Susan is an 80-year-old widow. She had hip surgery five years ago, and since then she has spent most of her time indoors. Until two years ago, she had never shown much interest in politics and government. She subscribed to The Chicago Tribune to read Ann Landers and the "Tempo" section. She had voted for president only once, in 1960; she can't remember if she picked Kennedy or Nixon. Each morning, she woke up early, spent most of her day watching soap operas and talking to her three cats--Larry, Moe and Curley. Each night, after cleaning the dishes, she read romance novels in bed until she fell asleep. But on March 1, 1994, all that changed. Intrigued that " Larry King Live" was promising to talk about the British royal family's new mail-order catalog, Susan decided to stay awake past 8 p.m. "But Larry took forever to get to Prince Michael," she recalls. "Beforehand, he had Paul Tsongas and Warren Rudman talking about their group, the Concord Coalition.

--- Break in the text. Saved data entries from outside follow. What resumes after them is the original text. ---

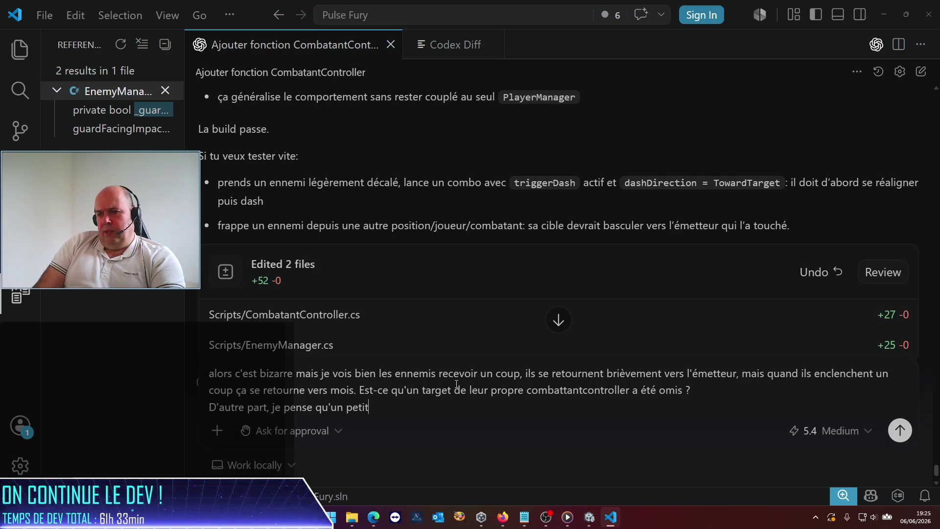
type("Lerp sur l'orientation vers la cible lors du dahs")
key("BackSpace")
type("shferait pas de main")
key("BackSpace")
key("BackSpace")
key("Return")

All of a sudden I saw what was happening. Both parties working together. It must be on target. These men were going to save my children."
Susan became, at once, a convert, a deficit-hawk of unmatched zeal. She has written, by her own estimate, more than 900 letters to congressmen asking for Social Security and other entitlements to be curtailed. In her wallet next to photos of her grandchildren, she has a picture of Warren Rudman. She can tell you what the deficit will be at noon on all major holidays. She even renamed her cats: Paul, Warren and Pete (the last one named after Pete Peterson, the Concord Coalition's president). What does she do when she's bored? She tries to convert others. "I trick my friends into giving me the phone lists of their senior citizen homes and then I call everyone on the list," she says. (She adds a request that her last name not be used so she doesn't lose these friends.)